Indeed, it is being said that the original’s co-writer Howard Koch had authored a story treatment for the sequel before he passed away in 1995. None of the legendary names involved in the classic, survive: Bogart, Bergman, director Michael Curtiz and the supporting cast topped by the suave Claude Rains and the menacing Peter Lorre are no longer around to express their views on the sequel — anti- or pro — even from hospital wheelchairs.
I first saw the black-and-white milestone, remarkable for its close-ups and dialogue endearments such as, “Here’s looking at you, kid,” at a screening at Mumbai’s American Centre back in the late 1960s. There was no question of being under- or overwhelmed. Here’s one of those rare examples of cinema that is irresistible, despite its implausibilities and wishful romanticism.
Pauline Kael, the high priestess of film criticism, may have passed some uncharitable remarks about the manner is which Ingrid Bergman is treated by a misogynistic Humphrey Bogart. She pointed out that their screen romance was certified by a collection of Academy Awards but they didn’t push their luck and never appeared together again. “Rick, the most famous saloon-keeper in screen history, treated her like a whore,” Kael had carped. “In the role of the cynic redeemed by love, Bogart became the great adventurer lover during the war years… he established the figure of the rebellious hero — the lone wolf who hates and defies officialdom… and he fulfilled a universal fantasy: he got away with it.”
For me, growing up on the movies, Kael’s words wouldn’t have mattered then. They still don’t. The experience of watching Casablanca was to surrender oneself unconditionally to a love story, with a bittersweet ending that still resounds in the heart and mind. And the song As time goes by plays on to minimal piano accompaniment.
It isn’t an option for me at least, to revisit and reassess Casablanca. What if it has dated? What if it seems stodgy, in this age of flash-cutting and studio-enhanced colours? Some films are best stored in the vault of first impressions. Perhaps that’s why one’s initial responses to the epochal Gone With The Wind, Ben-Hur and Lawrence of Arabia are the purest. Their marathon lengths demand attentive viewing, not always possible in multiplexes with a shifting, restless audience.
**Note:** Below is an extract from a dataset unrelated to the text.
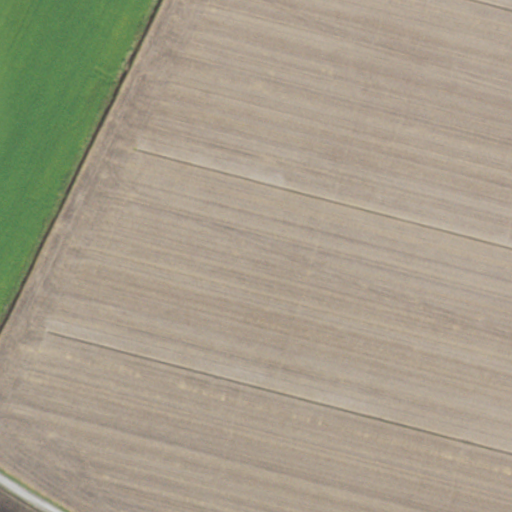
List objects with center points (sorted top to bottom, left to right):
road: (18, 500)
To re-see them on the DVD format, too, dilutes their original impact.
Incidentally, quite hilariously Casablanca was spoofed by the Marx Brothers and then Woody Allen. And it was not so smartly rehashed into a Bollywood version in 1981. The Ramanand Sagar-produced Armaan featured Raj Babbar-Ranjeeta in the Bogart-Bergman parts. The adaptation tanked, and if it is remembered at all, it is for its cabaret set piece Rambha ho.
As for Casablanca, the city, it has been Morocco’s business hub, and continues to be identified with the classic. Of course, the city and film, recreated in the studios, bear no visual resemblance. Congested streets and bazaars overrun by parrot and hookah sellers are conspicuous by their absence, and if there is an overt reference to the film it is in the recreation of Rick’s Café in an upscale hotel. Yet, it is generally agreed that the iconic film placed the city on the international map. Think Casablanca, and one thinks of its yesteryear Hollywoodisation.
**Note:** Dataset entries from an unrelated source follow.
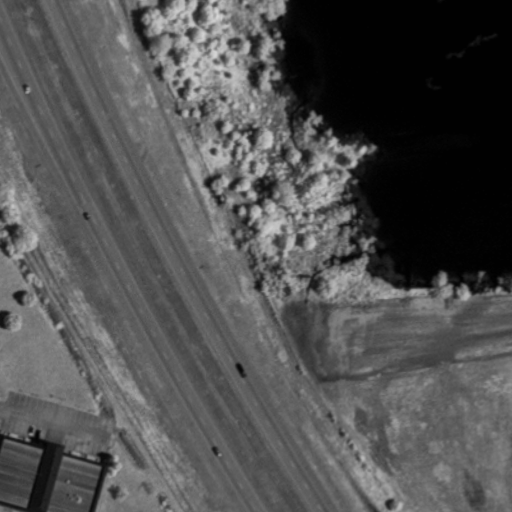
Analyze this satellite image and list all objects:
road: (178, 261)
road: (120, 268)
road: (49, 420)
building: (46, 480)
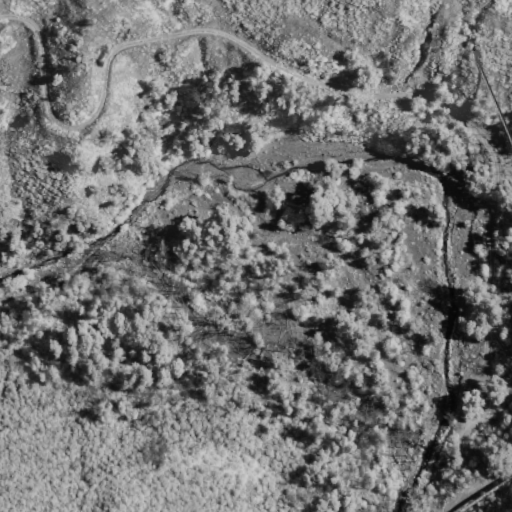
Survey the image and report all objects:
road: (306, 79)
road: (444, 462)
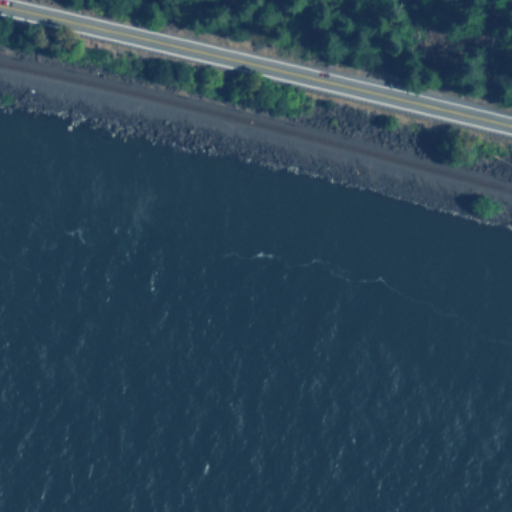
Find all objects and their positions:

On the film’s initial release, New Yorker magazine had said that “the coerced romance was just about bearable,” while a critic had predicted that it would “be a movie for yesterday, today and tomorrow”. The sequel has been titled Return to Casablanca. Market belief is that a film, which has been loved already, has an in-built audience. There will be curiosity about what has been done to the masterwork. But I don’t know if market predictions always come true. To say that the original Bogart-Bergman chemistry will be a tough act to follow would be the understatement of the year. Or should one say of the century?